Paris, le vendredi 27 novembre 2015 – Les trithérapies disponibles depuis désormais près de vingt ans dans le traitement contre le Sida ont considérablement modifié le pronostic de cette maladie, qui s’apparente désormais bien plus certainement aux affections chroniques, qu’à une sentence à court terme. Cette révolution thérapeutique, qui permet en outre de restreindre le risque de transmission chez les patients correctement traités, ne se serait pas accompagnée d’une évolution comparable dans la société. De nombreuses dispositions adoptées dans les années 80, justifiées pour des raisons de santé publique, continuent en effet à être en vigueur et privent les séropositifs de l’accès à un grand nombre d’institutions, sans que ces restrictions puissent continuer à être totalement médicalement justifiées.
Une association consciente de la nécessité de la prévention
A la veille de la journée mondiale contre le Sida, qui doit se dérouler le 1er décembre, l’association Aides fait le point sur la persistance de ces discriminations, officielles ou non, qui selon l’organisation « fleure bon les années 80 ». Aides, pourtant, n’est pas un organe pourfendant systématiquement les mesures de prévention. Ainsi, quand il y a quelques semaines le ministère de la Santé a annoncé la modification des conditions dans lesquelles les homosexuels masculins pourraient être autorisés à donner leur sang, Aides n’a pas participé au concert de protestations considérant les modalités trop restrictives et a au contraire jugé qu’au regard de la situation épidémique chez les homosexuels, elles apparaissaient parfaitement justifiées. Cette tempérance permet de considérer les dénonciations faites aujourd’hui par l’association sans appréhension et sans crainte d’un militantisme trop aveugle.
Des réglementations pas en phase avec la réalité médicale
De fait, les situations présentées par Aides mettent en évidence l’application de réglementations dont la pertinence n’apparaît plus aujourd’hui parfaite, même si certaines ont été réactualisées en 2003, soit à une date relativement récente.
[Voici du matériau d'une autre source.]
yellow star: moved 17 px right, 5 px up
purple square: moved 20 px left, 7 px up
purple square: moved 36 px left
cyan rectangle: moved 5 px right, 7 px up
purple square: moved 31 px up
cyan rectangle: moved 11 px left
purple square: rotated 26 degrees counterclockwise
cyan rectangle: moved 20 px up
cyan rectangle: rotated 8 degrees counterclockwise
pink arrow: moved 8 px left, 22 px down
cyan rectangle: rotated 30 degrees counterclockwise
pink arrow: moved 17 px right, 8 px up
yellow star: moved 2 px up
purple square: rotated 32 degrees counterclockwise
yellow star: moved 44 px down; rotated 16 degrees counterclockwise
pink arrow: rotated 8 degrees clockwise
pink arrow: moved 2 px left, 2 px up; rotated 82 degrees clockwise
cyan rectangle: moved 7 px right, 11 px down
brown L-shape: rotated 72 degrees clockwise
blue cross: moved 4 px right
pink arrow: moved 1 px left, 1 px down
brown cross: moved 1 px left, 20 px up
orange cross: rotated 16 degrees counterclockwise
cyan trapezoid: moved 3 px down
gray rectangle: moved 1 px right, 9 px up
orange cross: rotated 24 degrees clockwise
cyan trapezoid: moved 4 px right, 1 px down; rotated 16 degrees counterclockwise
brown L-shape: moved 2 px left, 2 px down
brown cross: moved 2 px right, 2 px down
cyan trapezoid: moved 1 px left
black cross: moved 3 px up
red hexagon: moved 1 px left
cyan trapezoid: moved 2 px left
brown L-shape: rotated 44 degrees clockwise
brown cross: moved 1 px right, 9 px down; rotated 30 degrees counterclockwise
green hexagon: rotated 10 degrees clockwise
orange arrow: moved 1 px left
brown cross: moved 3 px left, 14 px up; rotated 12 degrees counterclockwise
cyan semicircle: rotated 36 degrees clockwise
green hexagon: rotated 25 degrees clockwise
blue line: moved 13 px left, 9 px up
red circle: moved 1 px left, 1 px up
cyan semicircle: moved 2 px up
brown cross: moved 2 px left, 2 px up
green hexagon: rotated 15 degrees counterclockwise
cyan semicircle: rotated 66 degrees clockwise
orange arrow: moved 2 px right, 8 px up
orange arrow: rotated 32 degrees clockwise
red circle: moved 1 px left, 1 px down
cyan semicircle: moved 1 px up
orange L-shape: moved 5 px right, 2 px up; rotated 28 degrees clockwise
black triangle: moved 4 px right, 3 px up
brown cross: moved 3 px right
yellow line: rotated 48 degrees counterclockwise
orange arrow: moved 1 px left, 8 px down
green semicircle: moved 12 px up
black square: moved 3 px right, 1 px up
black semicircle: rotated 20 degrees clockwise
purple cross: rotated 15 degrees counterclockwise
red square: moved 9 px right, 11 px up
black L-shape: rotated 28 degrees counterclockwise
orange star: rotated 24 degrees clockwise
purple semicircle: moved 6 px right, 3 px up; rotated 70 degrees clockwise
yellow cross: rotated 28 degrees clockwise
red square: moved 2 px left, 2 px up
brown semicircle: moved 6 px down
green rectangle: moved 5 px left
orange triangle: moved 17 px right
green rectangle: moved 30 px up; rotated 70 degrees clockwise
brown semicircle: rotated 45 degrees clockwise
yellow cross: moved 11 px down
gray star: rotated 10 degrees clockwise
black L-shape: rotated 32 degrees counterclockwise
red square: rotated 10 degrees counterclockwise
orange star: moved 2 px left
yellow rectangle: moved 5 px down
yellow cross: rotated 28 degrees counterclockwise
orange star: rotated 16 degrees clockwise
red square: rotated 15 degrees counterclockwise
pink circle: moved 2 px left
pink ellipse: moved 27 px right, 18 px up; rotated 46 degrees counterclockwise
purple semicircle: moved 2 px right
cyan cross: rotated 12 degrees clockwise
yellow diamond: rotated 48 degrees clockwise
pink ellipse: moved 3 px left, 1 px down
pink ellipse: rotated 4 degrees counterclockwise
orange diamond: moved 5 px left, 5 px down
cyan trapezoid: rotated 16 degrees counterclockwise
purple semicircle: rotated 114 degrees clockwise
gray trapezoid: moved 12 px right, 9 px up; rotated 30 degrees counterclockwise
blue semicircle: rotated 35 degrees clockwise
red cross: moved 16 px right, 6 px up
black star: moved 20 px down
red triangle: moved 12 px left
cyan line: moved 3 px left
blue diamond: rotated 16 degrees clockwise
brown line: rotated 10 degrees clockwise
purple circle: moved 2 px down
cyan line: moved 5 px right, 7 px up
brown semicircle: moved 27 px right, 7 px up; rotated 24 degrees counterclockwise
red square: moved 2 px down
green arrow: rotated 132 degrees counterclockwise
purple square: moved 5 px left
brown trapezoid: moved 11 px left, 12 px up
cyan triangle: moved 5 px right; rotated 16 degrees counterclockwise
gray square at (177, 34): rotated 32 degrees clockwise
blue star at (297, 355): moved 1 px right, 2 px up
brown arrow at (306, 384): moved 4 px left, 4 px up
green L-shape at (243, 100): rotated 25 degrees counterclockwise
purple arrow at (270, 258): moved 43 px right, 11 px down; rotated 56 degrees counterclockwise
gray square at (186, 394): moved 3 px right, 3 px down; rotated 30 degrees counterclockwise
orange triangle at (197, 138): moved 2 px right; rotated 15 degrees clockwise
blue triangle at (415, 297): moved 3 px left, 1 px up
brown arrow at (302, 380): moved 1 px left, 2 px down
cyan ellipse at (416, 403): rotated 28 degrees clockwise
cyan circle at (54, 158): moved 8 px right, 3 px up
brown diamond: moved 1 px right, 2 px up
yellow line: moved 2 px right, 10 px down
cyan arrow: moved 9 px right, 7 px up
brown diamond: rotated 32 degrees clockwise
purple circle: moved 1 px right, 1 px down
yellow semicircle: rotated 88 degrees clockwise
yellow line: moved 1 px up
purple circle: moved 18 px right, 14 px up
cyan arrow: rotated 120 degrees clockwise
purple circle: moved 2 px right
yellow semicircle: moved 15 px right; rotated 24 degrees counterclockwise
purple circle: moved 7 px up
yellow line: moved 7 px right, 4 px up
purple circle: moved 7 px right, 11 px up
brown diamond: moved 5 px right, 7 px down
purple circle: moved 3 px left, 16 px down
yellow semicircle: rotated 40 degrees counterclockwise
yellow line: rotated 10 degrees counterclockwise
Ainsi, à l’Ecole nationale de la magistrature, à Polytechnique et Saint Cyr les séropositifs ne sont toujours pas persona non grata. A propos de la classification Sigycop, concernant l’insertion de personnes porteuses du VIH au sein de l’armée (dont dépendent Polytechnique et Saint Cir), Aides observe : « Cette classification pourtant assez récente (2003) est non seulement discriminante mais totalement absurde : elle considère une personne séropositive sous traitement « moins apte » à exercer une fonction militaire qu’une personne séropositive non traitée. Or aujourd’hui, 79 % des séropositif-ve-s en France sont sous traitement, et on ne peut que s’en réjouir : le traitement permet non seulement de contrôler l’infection, mais aussi d’empêcher la transmission du virus. Cette classification ignore donc ostensiblement les dernières données de la science et les recommandations médicales actuelles » déplore Aides, qui fait des observations semblables en ce qui concerne l’exclusion de l’armée, de la police ou des sapeurs pompiers. Dans tous ses corps, la situation médicale des séropositifs ne peut justifier d’emblée un tel rejet estime Aides qui indique avoir saisi l’ensemble des autorités compétentes.
Les dentistes ont toujours une dent contre les séropositifs
Dans un second volet, l’organisation cible une nouvelle fois les discriminations observées dans le domaine de la santé, émanant notamment des cabinets dentaires, en se basant sur des résultats obtenus grâce à des opérations de testing menées auprès d’eux. Les refus de soins directs (refus de RDV clairement liés au VIH) concernent ainsi 3,6 % des demandes de consultation, tandis qu’Aides évoque 30 % de refus de soins déguisés et 16,8 % d’attitudes jugées « discriminatoires », qui sont souvent des maladresses. Si l’ensemble des situations pointées par l’organisation ne sont pas nécessairement appréciables sous le même angle, ces chiffres confirment la persistance de pratiques d’exclusion non justifiées.
Des patients atteints de maladie chronique presque comme les autres
Enfin, Aides pointe les difficultés d’accès à l’emprunt, qui ne sont cependant pas spécifiques aux patients séropositifs. D’une manière générale, exception faite dans une certaine mesure de l’accès aux soins, les difficultés rencontrées par les personnes porteuses du VIH sont semblables à celles éprouvées par un grand nombre de patients atteints de maladie chronique. Les restrictions d’accès à certains postes dans la fonction publique existent en effet également pour d’autres pathologies (que l’on pense par exemple au diabète) et les difficultés générales d’accès à l’emploi ne sont pas spécifiques à la séropositivité, même si la découverte de cette dernière entraîne évidemment des discriminations d’une nature souvent plus dégradante.